Wall Street has responded very favorably to this announcement: CSC's stock skyrocketed 6.4 percent in after-hours trading Tuesday, to $71.99 per share. The split was announced after the stock market closed.

In a news release, CSC chalked the separation up to the company's different growth profiles, asserting that the solution provider will be better able to serve unique customer needs and market requirements as two entities.

The public sector business has fared better than the commercial side over the past year, with its sales falling 1 percent, while global commercial sales toppled, sliding 8.8 percent. The contrast is even starker in operating income, which grew 12.8 percent, to $591 million, for the public sector segment but fell 40.7 percent, to $567 million, on the global commercial side.

"As we were turning around the business, market shifts began to accelerate, creating in some cases diverging opportunities and diverging challenges," Lawrie said during the earnings call.

The announcement verifies a Reuters report from Thursday, which said CSC now sees a split as the best option after several attempts to sell itself in recent years. Reuters reported back in February that CSC was being pursued for a sale to private equity firm Carlyle Group and fellow solution provider behemoth Capgemini.

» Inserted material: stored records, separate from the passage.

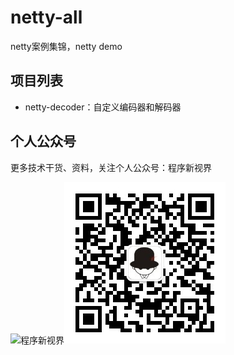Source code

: # netty-all
netty案例集锦，netty demo

## 项目列表

- netty-decoder：自定义编码器和解码器

## 个人公众号

更多技术干货、资料，关注个人公众号：程序新视界

![程序新视界](https://www.choupangxia.com/wp-content/uploads/2019/07/weixin.jpg)![程序新视界](./image.jpeg)

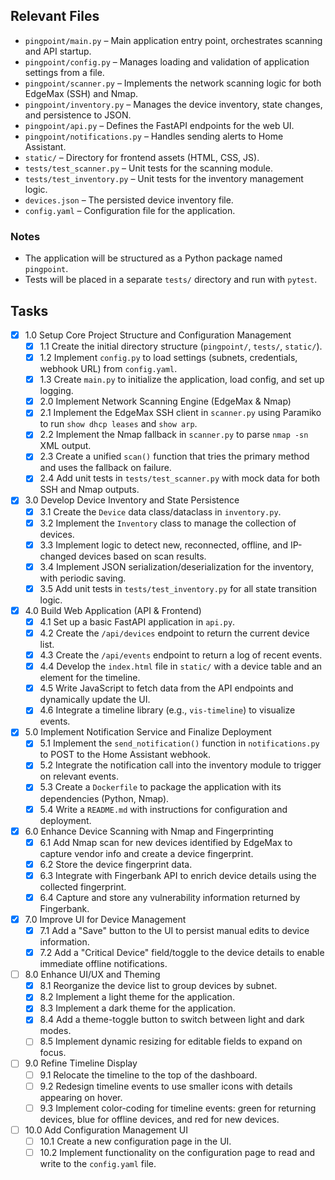 ## Relevant Files

- `pingpoint/main.py` – Main application entry point, orchestrates scanning and API startup.
- `pingpoint/config.py` – Manages loading and validation of application settings from a file.
- `pingpoint/scanner.py` – Implements the network scanning logic for both EdgeMax (SSH) and Nmap.
- `pingpoint/inventory.py` – Manages the device inventory, state changes, and persistence to JSON.
- `pingpoint/api.py` – Defines the FastAPI endpoints for the web UI.
- `pingpoint/notifications.py` – Handles sending alerts to Home Assistant.
- `static/` – Directory for frontend assets (HTML, CSS, JS).
- `tests/test_scanner.py` – Unit tests for the scanning module.
- `tests/test_inventory.py` – Unit tests for the inventory management logic.
- `devices.json` – The persisted device inventory file.
- `config.yaml` – Configuration file for the application.

### Notes

- The application will be structured as a Python package named `pingpoint`.
- Tests will be placed in a separate `tests/` directory and run with `pytest`.

## Tasks

- [x] 1.0 Setup Core Project Structure and Configuration Management
  - [x] 1.1 Create the initial directory structure (`pingpoint/`, `tests/`, `static/`).
  - [x] 1.2 Implement `config.py` to load settings (subnets, credentials, webhook URL) from `config.yaml`.
  - [x] 1.3 Create `main.py` to initialize the application, load config, and set up logging.
  - [x] 2.0 Implement Network Scanning Engine (EdgeMax & Nmap)
  - [x] 2.1 Implement the EdgeMax SSH client in `scanner.py` using Paramiko to run `show dhcp leases` and `show arp`.
  - [x] 2.2 Implement the Nmap fallback in `scanner.py` to parse `nmap -sn` XML output.
  - [x] 2.3 Create a unified `scan()` function that tries the primary method and uses the fallback on failure.
  - [x] 2.4 Add unit tests in `tests/test_scanner.py` with mock data for both SSH and Nmap outputs.
- [x] 3.0 Develop Device Inventory and State Persistence
  - [x] 3.1 Create the `Device` data class/dataclass in `inventory.py`.
  - [x] 3.2 Implement the `Inventory` class to manage the collection of devices.
  - [x] 3.3 Implement logic to detect new, reconnected, offline, and IP-changed devices based on scan results.
  - [x] 3.4 Implement JSON serialization/deserialization for the inventory, with periodic saving.
  - [x] 3.5 Add unit tests in `tests/test_inventory.py` for all state transition logic.
- [x] 4.0 Build Web Application (API & Frontend)
  - [x] 4.1 Set up a basic FastAPI application in `api.py`.
  - [x] 4.2 Create the `/api/devices` endpoint to return the current device list.
  - [x] 4.3 Create the `/api/events` endpoint to return a log of recent events.
  - [x] 4.4 Develop the `index.html` file in `static/` with a device table and an element for the timeline.
  - [x] 4.5 Write JavaScript to fetch data from the API endpoints and dynamically update the UI.
  - [x] 4.6 Integrate a timeline library (e.g., `vis-timeline`) to visualize events.
- [x] 5.0 Implement Notification Service and Finalize Deployment
  - [x] 5.1 Implement the `send_notification()` function in `notifications.py` to POST to the Home Assistant webhook.
  - [x] 5.2 Integrate the notification call into the inventory module to trigger on relevant events.
  - [x] 5.3 Create a `Dockerfile` to package the application with its dependencies (Python, Nmap).
  - [x] 5.4 Write a `README.md` with instructions for configuration and deployment.
- [x] 6.0 Enhance Device Scanning with Nmap and Fingerprinting
  - [x] 6.1 Add Nmap scan for new devices identified by EdgeMax to capture vendor info and create a device fingerprint.
  - [x] 6.2 Store the device fingerprint data.
  - [x] 6.3 Integrate with Fingerbank API to enrich device details using the collected fingerprint.
  - [x] 6.4 Capture and store any vulnerability information returned by Fingerbank.
- [x] 7.0 Improve UI for Device Management
  - [x] 7.1 Add a "Save" button to the UI to persist manual edits to device information.
  - [x] 7.2 Add a "Critical Device" field/toggle to the device details to enable immediate offline notifications.
- [ ] 8.0 Enhance UI/UX and Theming
  - [x] 8.1 Reorganize the device list to group devices by subnet.
  - [x] 8.2 Implement a light theme for the application.
  - [x] 8.3 Implement a dark theme for the application.
  - [x] 8.4 Add a theme-toggle button to switch between light and dark modes.
  - [ ] 8.5 Implement dynamic resizing for editable fields to expand on focus.
- [ ] 9.0 Refine Timeline Display
  - [ ] 9.1 Relocate the timeline to the top of the dashboard.
  - [ ] 9.2 Redesign timeline events to use smaller icons with details appearing on hover.
  - [ ] 9.3 Implement color-coding for timeline events: green for returning devices, blue for offline devices, and red for new devices.
- [ ] 10.0 Add Configuration Management UI
  - [ ] 10.1 Create a new configuration page in the UI.
  - [ ] 10.2 Implement functionality on the configuration page to read and write to the `config.yaml` file.
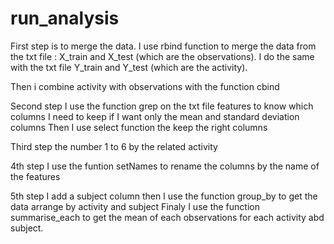 # run_analysis

First step is to merge the data. I use rbind function to merge the data from the txt file : X_train and X_test (which are the observations).
I do the same with the txt file Y_train and Y_test (which are the activity).

Then i combine activity with observations with the function cbind

Second step I use the function grep on the txt file features to know which columns I need to keep if I want only the mean and standard deviation columns
Then I use select function the keep the right columns

Third step the number 1 to 6 by the related activity

4th step I use the funtion setNames to rename the columns by the name of the features

5th step I add a subject column then I use the function group_by to get the data arrange by activity and subject
Finaly I use the function summarise_each to get the mean of each observations for each activity abd subject.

In answer to an analyst's questions during the earnings call, Lawrie didn't directly address a question about why CSC decided to pursue a split rather than selling off all or a part of the company. Instead, he offered this explanation: "Believe me, we've done a thorough analysis over a period of time and looked at different options," Lawrie said. "We felt that right now, at this point and time, this was the best option or transaction that could unlock value."

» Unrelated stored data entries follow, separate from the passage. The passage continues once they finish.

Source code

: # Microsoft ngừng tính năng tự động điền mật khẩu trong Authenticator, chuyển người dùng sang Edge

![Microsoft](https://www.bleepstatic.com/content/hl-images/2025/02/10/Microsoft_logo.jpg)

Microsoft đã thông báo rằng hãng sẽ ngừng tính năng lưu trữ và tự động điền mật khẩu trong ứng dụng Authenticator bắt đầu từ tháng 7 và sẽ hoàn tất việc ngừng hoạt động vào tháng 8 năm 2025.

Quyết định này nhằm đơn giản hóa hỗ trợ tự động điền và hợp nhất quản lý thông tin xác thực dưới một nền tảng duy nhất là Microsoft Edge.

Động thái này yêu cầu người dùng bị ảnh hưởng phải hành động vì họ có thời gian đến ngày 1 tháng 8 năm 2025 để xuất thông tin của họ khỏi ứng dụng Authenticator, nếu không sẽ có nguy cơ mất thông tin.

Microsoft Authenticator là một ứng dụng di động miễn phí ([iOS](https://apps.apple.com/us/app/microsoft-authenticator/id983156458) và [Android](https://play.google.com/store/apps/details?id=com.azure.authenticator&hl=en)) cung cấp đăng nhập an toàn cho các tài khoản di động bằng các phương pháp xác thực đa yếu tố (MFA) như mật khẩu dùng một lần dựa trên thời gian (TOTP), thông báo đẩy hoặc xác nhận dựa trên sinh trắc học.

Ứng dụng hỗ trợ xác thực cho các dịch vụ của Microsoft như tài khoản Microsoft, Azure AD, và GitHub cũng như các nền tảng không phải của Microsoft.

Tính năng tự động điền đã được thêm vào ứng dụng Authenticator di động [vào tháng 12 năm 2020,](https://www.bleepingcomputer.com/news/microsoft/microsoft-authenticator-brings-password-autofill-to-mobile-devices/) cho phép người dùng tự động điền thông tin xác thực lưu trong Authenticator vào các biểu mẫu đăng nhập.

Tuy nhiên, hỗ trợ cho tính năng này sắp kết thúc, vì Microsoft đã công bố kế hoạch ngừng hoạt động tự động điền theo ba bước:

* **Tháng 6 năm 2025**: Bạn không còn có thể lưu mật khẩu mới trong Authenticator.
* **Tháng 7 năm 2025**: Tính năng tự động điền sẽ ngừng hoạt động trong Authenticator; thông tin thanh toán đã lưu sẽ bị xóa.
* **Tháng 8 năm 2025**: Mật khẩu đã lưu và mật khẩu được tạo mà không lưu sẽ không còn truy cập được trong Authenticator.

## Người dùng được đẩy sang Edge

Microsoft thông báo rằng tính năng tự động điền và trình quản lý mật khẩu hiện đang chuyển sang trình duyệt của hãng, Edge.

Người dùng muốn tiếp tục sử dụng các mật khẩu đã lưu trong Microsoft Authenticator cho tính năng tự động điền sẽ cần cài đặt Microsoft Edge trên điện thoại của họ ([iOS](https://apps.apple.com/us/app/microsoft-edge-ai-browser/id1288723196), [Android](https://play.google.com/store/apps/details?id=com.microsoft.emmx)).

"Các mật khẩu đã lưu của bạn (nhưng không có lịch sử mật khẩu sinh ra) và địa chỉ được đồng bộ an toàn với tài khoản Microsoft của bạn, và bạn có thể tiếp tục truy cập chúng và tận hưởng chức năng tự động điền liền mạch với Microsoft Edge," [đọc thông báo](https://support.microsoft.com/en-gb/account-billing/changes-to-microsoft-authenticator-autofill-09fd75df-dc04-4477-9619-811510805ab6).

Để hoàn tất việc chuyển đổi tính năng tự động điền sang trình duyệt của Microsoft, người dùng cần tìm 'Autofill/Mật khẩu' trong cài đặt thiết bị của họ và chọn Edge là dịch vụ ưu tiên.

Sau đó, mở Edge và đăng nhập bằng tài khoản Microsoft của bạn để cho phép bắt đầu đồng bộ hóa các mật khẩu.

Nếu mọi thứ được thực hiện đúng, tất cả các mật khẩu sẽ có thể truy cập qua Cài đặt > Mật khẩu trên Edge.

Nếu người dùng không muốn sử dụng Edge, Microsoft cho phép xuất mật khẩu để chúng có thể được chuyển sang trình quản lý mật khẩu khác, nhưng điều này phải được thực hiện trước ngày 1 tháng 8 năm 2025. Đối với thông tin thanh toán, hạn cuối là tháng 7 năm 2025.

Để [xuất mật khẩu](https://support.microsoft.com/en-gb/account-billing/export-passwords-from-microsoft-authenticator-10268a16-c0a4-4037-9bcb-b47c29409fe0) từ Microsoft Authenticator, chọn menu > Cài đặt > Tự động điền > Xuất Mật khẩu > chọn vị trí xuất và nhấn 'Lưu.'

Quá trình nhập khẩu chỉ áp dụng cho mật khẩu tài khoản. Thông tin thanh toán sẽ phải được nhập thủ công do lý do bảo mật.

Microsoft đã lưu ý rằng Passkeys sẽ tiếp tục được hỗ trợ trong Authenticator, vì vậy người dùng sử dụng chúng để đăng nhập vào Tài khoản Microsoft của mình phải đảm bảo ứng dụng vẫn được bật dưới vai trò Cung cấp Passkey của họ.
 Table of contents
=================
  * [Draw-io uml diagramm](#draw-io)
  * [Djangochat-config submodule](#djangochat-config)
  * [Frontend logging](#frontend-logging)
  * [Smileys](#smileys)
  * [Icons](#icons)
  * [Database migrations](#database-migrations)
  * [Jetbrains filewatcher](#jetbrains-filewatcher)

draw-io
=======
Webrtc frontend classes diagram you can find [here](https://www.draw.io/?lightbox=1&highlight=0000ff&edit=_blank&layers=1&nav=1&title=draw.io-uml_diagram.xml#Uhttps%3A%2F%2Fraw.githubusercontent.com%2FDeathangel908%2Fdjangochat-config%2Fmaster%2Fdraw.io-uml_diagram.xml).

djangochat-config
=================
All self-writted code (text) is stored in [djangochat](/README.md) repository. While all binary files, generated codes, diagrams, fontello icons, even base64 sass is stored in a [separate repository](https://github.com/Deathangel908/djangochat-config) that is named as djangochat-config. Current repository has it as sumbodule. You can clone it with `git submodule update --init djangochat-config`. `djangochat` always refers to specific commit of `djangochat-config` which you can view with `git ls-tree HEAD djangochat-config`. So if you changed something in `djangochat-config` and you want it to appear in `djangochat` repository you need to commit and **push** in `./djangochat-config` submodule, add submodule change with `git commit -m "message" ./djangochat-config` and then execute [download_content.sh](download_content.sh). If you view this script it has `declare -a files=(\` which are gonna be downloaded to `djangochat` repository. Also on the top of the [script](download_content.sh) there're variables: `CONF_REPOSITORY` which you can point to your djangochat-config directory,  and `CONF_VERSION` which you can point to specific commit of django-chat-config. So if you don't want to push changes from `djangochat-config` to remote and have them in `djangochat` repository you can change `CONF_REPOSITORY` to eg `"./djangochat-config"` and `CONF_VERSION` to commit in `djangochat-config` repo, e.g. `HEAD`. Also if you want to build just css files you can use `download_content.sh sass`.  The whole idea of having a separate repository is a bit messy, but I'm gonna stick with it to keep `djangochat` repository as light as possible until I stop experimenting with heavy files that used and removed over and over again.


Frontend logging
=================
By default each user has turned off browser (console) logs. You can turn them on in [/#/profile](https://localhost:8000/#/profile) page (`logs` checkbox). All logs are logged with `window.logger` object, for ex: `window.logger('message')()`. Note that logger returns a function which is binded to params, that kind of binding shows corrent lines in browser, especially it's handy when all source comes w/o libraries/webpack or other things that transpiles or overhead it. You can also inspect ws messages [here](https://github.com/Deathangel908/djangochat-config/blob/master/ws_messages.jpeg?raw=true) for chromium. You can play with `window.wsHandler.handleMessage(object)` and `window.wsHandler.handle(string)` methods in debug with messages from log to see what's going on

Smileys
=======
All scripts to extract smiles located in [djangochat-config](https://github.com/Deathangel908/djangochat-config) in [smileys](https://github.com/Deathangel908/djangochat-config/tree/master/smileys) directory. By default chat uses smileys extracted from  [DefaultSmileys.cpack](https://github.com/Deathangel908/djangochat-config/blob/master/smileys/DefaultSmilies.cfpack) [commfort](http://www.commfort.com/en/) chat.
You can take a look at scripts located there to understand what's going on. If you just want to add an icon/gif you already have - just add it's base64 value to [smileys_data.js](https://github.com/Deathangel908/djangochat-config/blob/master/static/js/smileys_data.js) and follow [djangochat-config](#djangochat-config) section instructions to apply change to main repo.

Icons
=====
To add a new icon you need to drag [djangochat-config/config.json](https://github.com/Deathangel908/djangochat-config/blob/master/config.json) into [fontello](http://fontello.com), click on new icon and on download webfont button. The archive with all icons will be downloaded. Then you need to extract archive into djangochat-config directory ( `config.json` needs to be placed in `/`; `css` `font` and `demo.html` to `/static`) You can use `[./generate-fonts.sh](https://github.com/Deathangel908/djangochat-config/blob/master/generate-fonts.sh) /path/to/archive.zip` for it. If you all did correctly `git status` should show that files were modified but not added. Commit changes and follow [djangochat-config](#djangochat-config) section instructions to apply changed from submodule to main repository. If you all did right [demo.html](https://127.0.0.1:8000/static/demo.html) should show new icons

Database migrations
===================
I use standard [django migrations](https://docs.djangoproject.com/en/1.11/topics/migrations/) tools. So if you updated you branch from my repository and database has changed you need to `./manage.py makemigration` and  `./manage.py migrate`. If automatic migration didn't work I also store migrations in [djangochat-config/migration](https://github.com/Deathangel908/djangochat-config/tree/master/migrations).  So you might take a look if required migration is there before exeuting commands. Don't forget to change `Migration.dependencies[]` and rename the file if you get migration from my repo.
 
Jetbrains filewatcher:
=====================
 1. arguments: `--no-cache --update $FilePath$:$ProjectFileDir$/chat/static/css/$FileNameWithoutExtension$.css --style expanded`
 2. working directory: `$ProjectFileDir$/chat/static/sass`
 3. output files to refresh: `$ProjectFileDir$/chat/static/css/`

Going forward, Lawrie said, either side of the business could be sold off during the separation process through a Reverse Morris Trust, which combines a spinoff with a statutory merger to allow for a tax-free transfer of a subsidiary under federal law. Although there's nothing precluding a sale, Lawrie said, CSC is focused on positioning each of the new companies to compete well in its respective space.

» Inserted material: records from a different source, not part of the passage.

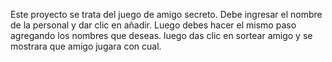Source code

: Este proyecto se trata del juego de amigo secreto.
Debe ingresar el nombre de la personal y dar clic en añadir.
Luego debes hacer el mismo paso agregando los nombres que deseas.
luego das clic en sortear amigo y se mostrara que amigo jugara con cual.
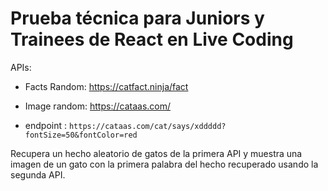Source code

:# Prueba técnica para Juniors y Trainees de React en Live Coding

APIs:
- Facts Random: https://catfact.ninja/fact
- Image random: https://cataas.com/

- endpoint : `https://cataas.com/cat/says/xddddd?fontSize=50&fontColor=red`


Recupera un hecho aleatorio de gatos de la primera API y muestra una imagen de un gato con la primera palabra del hecho recuperado usando la segunda API.

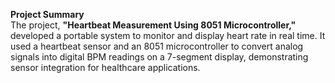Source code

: **Project Summary**  
The project, **"Heartbeat Measurement Using 8051 Microcontroller,"** developed a portable system to monitor and display heart rate in real time. It used a heartbeat sensor and an 8051 microcontroller to convert analog signals into digital BPM readings on a 7-segment display, demonstrating sensor integration for healthcare applications.
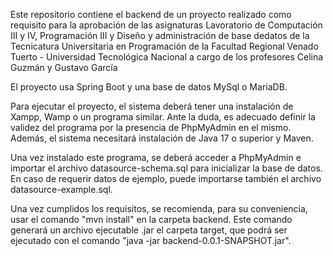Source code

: Este repositorio contiene el backend de un proyecto realizado como requisito para la aprobación de las asignaturas Lavoratorio de Computación III y IV, Programación III y Diseño y administración de base dedatos de la Tecnicatura Universitaria en Programación de la Facultad Regional Venado Tuerto - Universidad Tecnológica Nacional a cargo de los profesores Celina Guzmán y Gustavo García

El proyecto usa Spring Boot y una base de datos MySql o MariaDB.

Para ejecutar el proyecto, el sistema deberá tener una instalación de Xampp, Wamp o un programa similar. Ante la duda, es adecuado definir la validez del programa por la presencia de PhpMyAdmin en el mismo. Además, el sistema necesitará instalación de Java 17 o superior y Maven.

Una vez instalado este programa, se deberá acceder a PhpMyAdmin e importar el archivo datasource-schema.sql para inicializar la base de datos. En caso de requerir datos de ejemplo, puede importarse también el archivo datasource-example.sql.

Una vez cumplidos los requisitos, se recomienda, para su conveniencia, usar el comando "mvn install" en la carpeta backend. Este comando generará un archivo ejecutable .jar el carpeta target, que podrá ser ejecutado con el comando "java -jar backend-0.0.1-SNAPSHOT.jar".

The Global Commercial unit will have 51,000 employees, more than 1,000 customers -- including 175 of the Fortune 500 -- across 70 countries and 34 delivery centers around the globe. The U.S. Public Sector unit, with 14,000 employees -- including 3,500 military veterans -- will be the third-largest IT provider to the federal government, and is expected to be a leader in the national security space, according to CSC.

"What we announced today would have been inconceivable three years ago," Lawrie said. "We didn't have the wherewithal to do it, or the capital structure to do it."

Virtually no overlap exists between CSC's public sector and commercial clients, Lawrie said. In contrast, Lawrie said, most commercial clients tap into both CSC's struggling infrastructure and its better-performing business solution units, making a split of those divisions into separate companies impossible.

As the separation proceeds, CSC Chief Financial Officer Paul Saleh said the company expects to put more debt into the public sector side of its business and retire some debt on the commercial side of its business.

At closing, Saleh said, the public sector unit is expected to have a debt-to-EBITDA (earnings before interest, taxation, depreciation and amortization) ratio of 2.5-to-1, while the commercial unit will have a debt-to-EBITDA ratio of 1-to-1. This ratio indicates how many years it would take for a company to pay back its debt assuming net debt and EBITDA held constant.

Costs associated with the restructuring are expected to run $50 million to $75 million, as Lawrie said CSC has been operating for quite some time in a way that would allow a split to easily happen. To wit, Lawrie said, the public sector and commercial businesses already have separate financial, communications and human resources staffs, meaning all the restructuring costs are one-time in nature.

CSC is the fifth major technology company to announce a split over the past several months in response to market pressure from the shift to cloud computing. Other technology companies announcing split or spinoff plans include Hewlett-Packard, Symantec, IBM and eBay.